I guess the took my advice from this blurb from Bloomberg news:
Fifteen engineers were able to return to the nuclear plant site after the April 7 quake. They continue to pump nitrogen into one of the reactors, part of an effort to prevent hydrogen explosions at the plant, Tokyo Electric said.
From my many years of haz mat work it is common practice to pump either nitrogen or CO2 gas into a tank first for cleaning. That renders any explosive gas or vapor inert. We are then able to cut into the tank for access without fear of explosion. In this case they are using it to prevent a hydrogen explosion. The problem though is that anyone working near the reactor will have to be wearing a supplied air system meaning they can only work for around 30 minutes at a time before coming out for a new tank of air. That's a tricky proposition when you have to decontaminate for radiation every time you need air. Those fully encapsulating suits they wear aren't cheap. A low end model for some chemicals runs $600. And as was stated before they were running out of everything including boot covers.
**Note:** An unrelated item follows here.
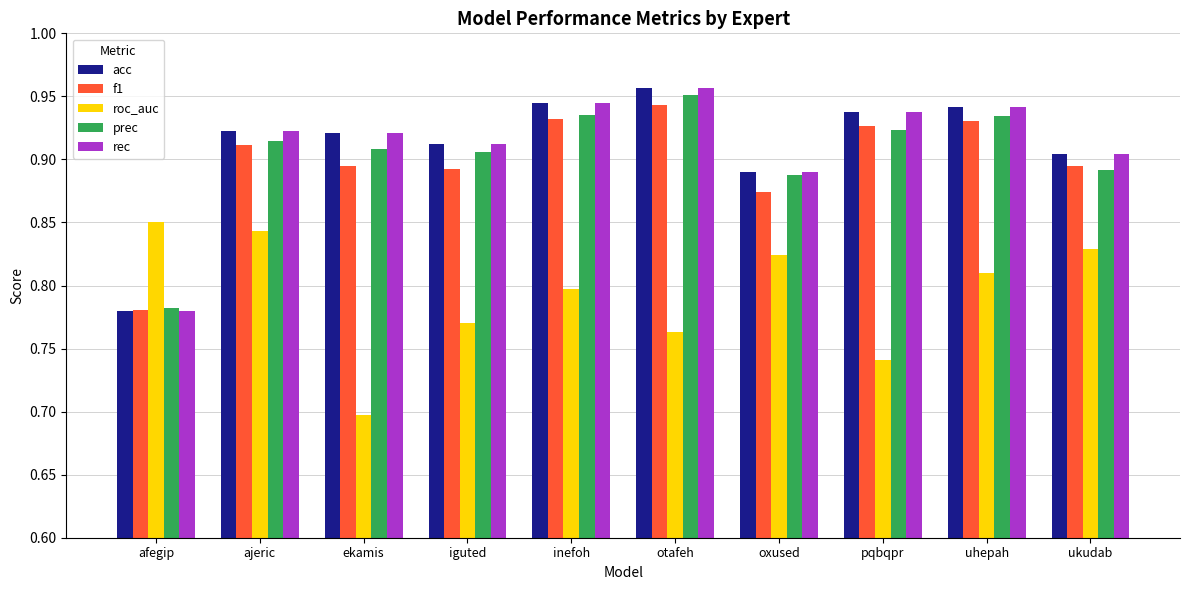

How many bars are there in total?

50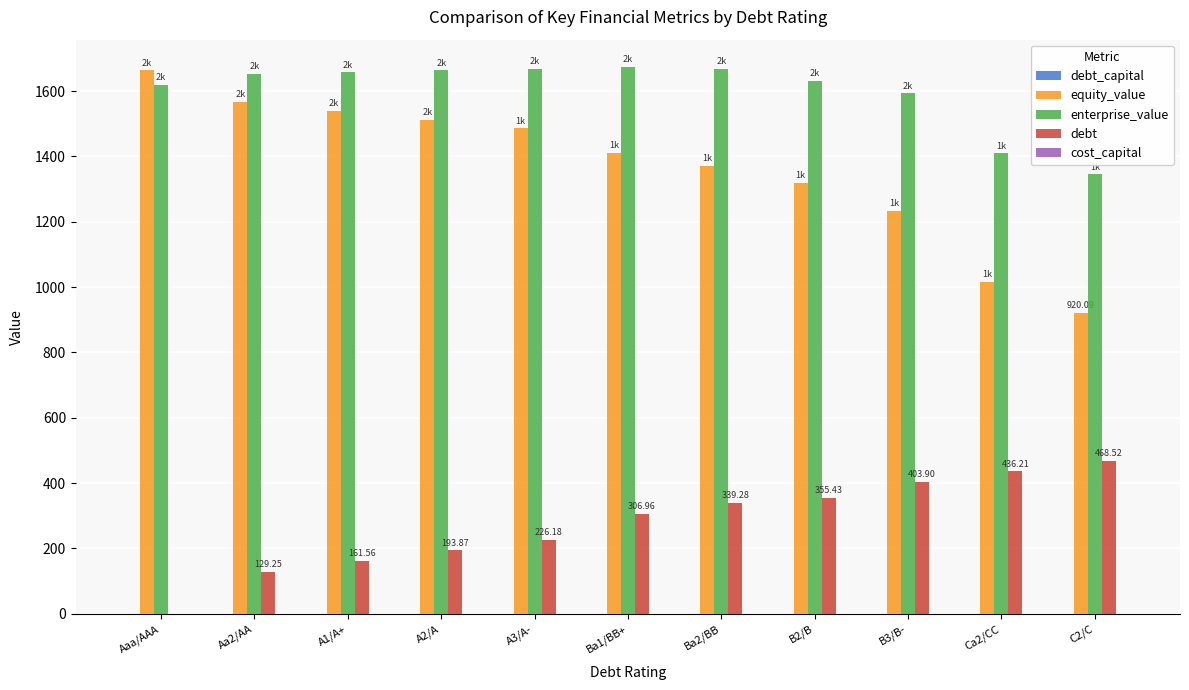

Which series changed the most between B3/B- and Ca2/CC?

equity_value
Funny how our really old models of nuclear reactors were much safer in that the fuel rods were attached to ropes. The ropes were routed up to a control room and held in a bundle with a large ax overhead. If the reactor were to start running away then a technician would literally grab the ax cut the rope causing the fuel rods to fall into their graphite holders stopping the reaction. This was know as S.C.R.A.M. safety control rod ax man.